[Saved entries]
-- Opening Marker --
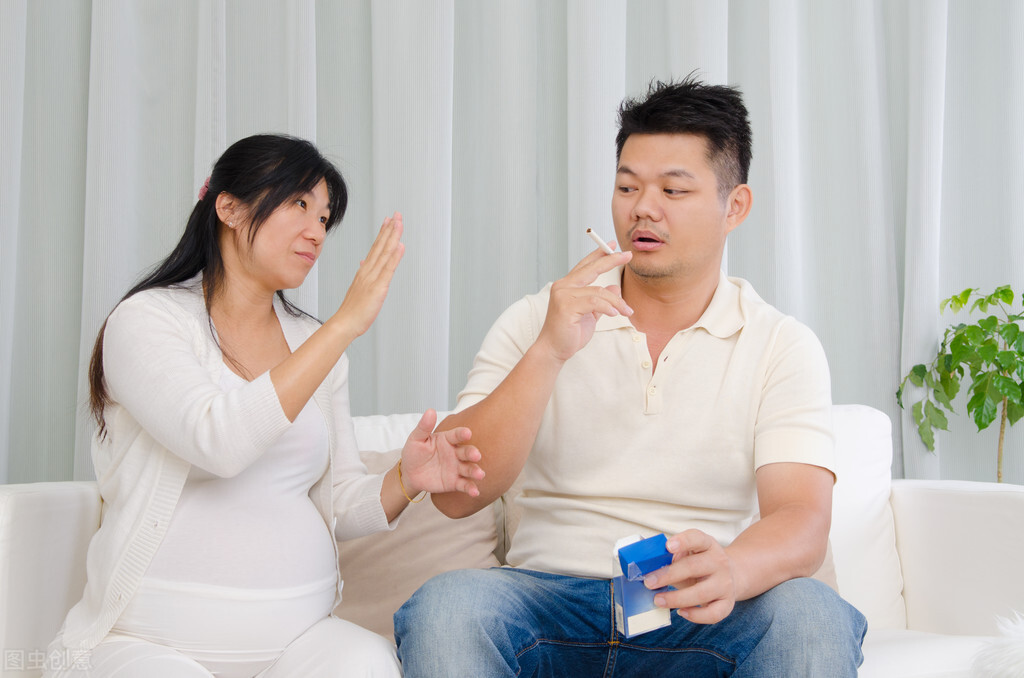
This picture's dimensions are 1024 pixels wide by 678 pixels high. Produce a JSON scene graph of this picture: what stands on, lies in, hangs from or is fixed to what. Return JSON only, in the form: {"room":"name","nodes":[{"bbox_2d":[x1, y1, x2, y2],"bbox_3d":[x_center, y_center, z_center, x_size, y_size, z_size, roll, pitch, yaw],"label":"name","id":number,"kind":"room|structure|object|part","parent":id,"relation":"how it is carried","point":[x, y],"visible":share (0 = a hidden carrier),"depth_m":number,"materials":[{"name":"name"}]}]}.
{"room":"living room","nodes":[
{"label":"living room","id":0,"kind":"room"},
{"bbox_2d":[0,0,1022,495],"bbox_3d":[0.068,-0.443,3.659,3.527,2.785,0.144,0,-2,-3],"label":"curtain","id":1,"kind":"object","parent":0,"point":[189,174],"visible":0.6,"depth_m":3.66,"materials":[{"name":"fabric"}]},
{"label":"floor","id":2,"kind":"structure","parent":0,"visible":0},
{"bbox_2d":[0,400,1023,677],"bbox_3d":[0.047,0.516,2.821,1.947,0.800,0.879,0,-2,-3],"label":"sofa","id":3,"kind":"object","parent":2,"relation":"on","point":[914,514],"visible":0.39,"depth_m":2.87,"materials":[{"name":"white fabric"}]},
{"bbox_2d":[44,137,481,677],"bbox_3d":[-0.363,0.180,2.444,0.536,0.969,0.636,1,-2,-33],"label":"woman","id":4,"kind":"object","parent":3,"relation":"on","point":[213,384],"visible":1,"depth_m":2.36},
{"bbox_2d":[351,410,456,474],"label":"back cushion","id":5,"kind":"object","parent":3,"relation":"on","point":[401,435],"visible":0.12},
{"bbox_2d":[333,443,505,641],"bbox_3d":[-0.247,0.371,2.893,0.482,0.372,0.242,0,-2,-3],"label":"cushion","id":6,"kind":"object","parent":3,"relation":"on","point":[473,528],"visible":0.39,"depth_m":2.83,"materials":[{"name":"beige fabric"}]},
{"bbox_2d":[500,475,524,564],"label":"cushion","id":7,"kind":"object","parent":3,"relation":"on","point":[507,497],"visible":0.09,"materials":[{"name":"beige fabric"}]},
{"bbox_2d":[394,72,858,677],"bbox_3d":[0.185,0.128,2.362,0.638,1.026,0.693,0,-2,-3],"label":"man","id":8,"kind":"object","parent":3,"relation":"on","point":[546,327],"visible":1,"depth_m":2.29},
{"bbox_2d":[586,227,616,254],"bbox_3d":[0.133,-0.134,2.320,0.032,0.029,0.047,1,-2,-31],"label":"cigarette","id":9,"kind":"object","parent":8,"relation":"in","point":[600,242],"visible":0.67,"depth_m":2.31,"materials":[{"name":"white paper"}]},
{"bbox_2d":[612,531,673,636],"bbox_3d":[0.165,0.306,2.020,0.068,0.116,0.082,0,-2,-14],"label":"small box","id":10,"kind":"object","parent":8,"relation":"in","point":[642,611],"visible":0.86,"depth_m":1.99,"materials":[{"name":"blue cardboard"}]},
{"bbox_2d":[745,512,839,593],"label":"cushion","id":11,"kind":"object","parent":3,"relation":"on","point":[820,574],"visible":0.06,"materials":[{"name":"beige fabric"}]},
{"bbox_2d":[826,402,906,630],"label":"back cushion","id":12,"kind":"object","parent":3,"relation":"on","point":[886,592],"visible":0.3,"depth_m":3.12,"materials":[{"name":"white fabric"}]},
{"bbox_3d":[1.010,0.491,3.118,0.495,0.429,0.574,0,-2,-3],"label":"armrest","id":13,"kind":"part","parent":3,"relation":"part of","materials":[{"name":"white fabric"}]},
{"bbox_2d":[971,612,1023,677],"bbox_3d":[0.969,0.536,2.482,0.553,0.202,0.527,0,-2,-3],"label":"fur throw","id":14,"kind":"object","parent":3,"relation":"on","point":[1022,655],"visible":0.97,"depth_m":2.54,"materials":[{"name":"white fur"}]},
{"bbox_2d":[897,281,1023,483],"bbox_3d":[1.069,0.286,3.458,0.475,0.858,0.457,0,-2,-3],"label":"potted plant","id":15,"kind":"object","parent":2,"relation":"on","point":[992,344],"visible":0.97,"depth_m":3.47,"materials":[{"name":"green plant"}]},
{"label":"stem","id":16,"kind":"part","parent":15,"relation":"part of","materials":[{"name":"brown plant"}]}
]}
-- Closing Marker --
→ Task prompt:
Images stay out; the entries above are to be printed exactly.

→ Task answer:
This picture's dimensions are 1024 pixels wide by 678 pixels high. Produce a JSON scene graph of this picture: what stands on, lies in, hangs from or is fixed to what. Return JSON only, in the form: {"room":"name","nodes":[{"bbox_2d":[x1, y1, x2, y2],"bbox_3d":[x_center, y_center, z_center, x_size, y_size, z_size, roll, pitch, yaw],"label":"name","id":number,"kind":"room|structure|object|part","parent":id,"relation":"how it is carried","point":[x, y],"visible":share (0 = a hidden carrier),"depth_m":number,"materials":[{"name":"name"}]}]}.
{"room":"living room","nodes":[
{"label":"living room","id":0,"kind":"room"},
{"bbox_2d":[0,0,1022,495],"bbox_3d":[0.068,-0.443,3.659,3.527,2.785,0.144,0,-2,-3],"label":"curtain","id":1,"kind":"object","parent":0,"point":[189,174],"visible":0.6,"depth_m":3.66,"materials":[{"name":"fabric"}]},
{"label":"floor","id":2,"kind":"structure","parent":0,"visible":0},
{"bbox_2d":[0,400,1023,677],"bbox_3d":[0.047,0.516,2.821,1.947,0.800,0.879,0,-2,-3],"label":"sofa","id":3,"kind":"object","parent":2,"relation":"on","point":[914,514],"visible":0.39,"depth_m":2.87,"materials":[{"name":"white fabric"}]},
{"bbox_2d":[44,137,481,677],"bbox_3d":[-0.363,0.180,2.444,0.536,0.969,0.636,1,-2,-33],"label":"woman","id":4,"kind":"object","parent":3,"relation":"on","point":[213,384],"visible":1,"depth_m":2.36},
{"bbox_2d":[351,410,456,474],"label":"back cushion","id":5,"kind":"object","parent":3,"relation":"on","point":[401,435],"visible":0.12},
{"bbox_2d":[333,443,505,641],"bbox_3d":[-0.247,0.371,2.893,0.482,0.372,0.242,0,-2,-3],"label":"cushion","id":6,"kind":"object","parent":3,"relation":"on","point":[473,528],"visible":0.39,"depth_m":2.83,"materials":[{"name":"beige fabric"}]},
{"bbox_2d":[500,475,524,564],"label":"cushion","id":7,"kind":"object","parent":3,"relation":"on","point":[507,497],"visible":0.09,"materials":[{"name":"beige fabric"}]},
{"bbox_2d":[394,72,858,677],"bbox_3d":[0.185,0.128,2.362,0.638,1.026,0.693,0,-2,-3],"label":"man","id":8,"kind":"object","parent":3,"relation":"on","point":[546,327],"visible":1,"depth_m":2.29},
{"bbox_2d":[586,227,616,254],"bbox_3d":[0.133,-0.134,2.320,0.032,0.029,0.047,1,-2,-31],"label":"cigarette","id":9,"kind":"object","parent":8,"relation":"in","point":[600,242],"visible":0.67,"depth_m":2.31,"materials":[{"name":"white paper"}]},
{"bbox_2d":[612,531,673,636],"bbox_3d":[0.165,0.306,2.020,0.068,0.116,0.082,0,-2,-14],"label":"small box","id":10,"kind":"object","parent":8,"relation":"in","point":[642,611],"visible":0.86,"depth_m":1.99,"materials":[{"name":"blue cardboard"}]},
{"bbox_2d":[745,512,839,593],"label":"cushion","id":11,"kind":"object","parent":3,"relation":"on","point":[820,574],"visible":0.06,"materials":[{"name":"beige fabric"}]},
{"bbox_2d":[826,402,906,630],"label":"back cushion","id":12,"kind":"object","parent":3,"relation":"on","point":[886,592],"visible":0.3,"depth_m":3.12,"materials":[{"name":"white fabric"}]},
{"bbox_3d":[1.010,0.491,3.118,0.495,0.429,0.574,0,-2,-3],"label":"armrest","id":13,"kind":"part","parent":3,"relation":"part of","materials":[{"name":"white fabric"}]},
{"bbox_2d":[971,612,1023,677],"bbox_3d":[0.969,0.536,2.482,0.553,0.202,0.527,0,-2,-3],"label":"fur throw","id":14,"kind":"object","parent":3,"relation":"on","point":[1022,655],"visible":0.97,"depth_m":2.54,"materials":[{"name":"white fur"}]},
{"bbox_2d":[897,281,1023,483],"bbox_3d":[1.069,0.286,3.458,0.475,0.858,0.457,0,-2,-3],"label":"potted plant","id":15,"kind":"object","parent":2,"relation":"on","point":[992,344],"visible":0.97,"depth_m":3.47,"materials":[{"name":"green plant"}]},
{"label":"stem","id":16,"kind":"part","parent":15,"relation":"part of","materials":[{"name":"brown plant"}]}
]}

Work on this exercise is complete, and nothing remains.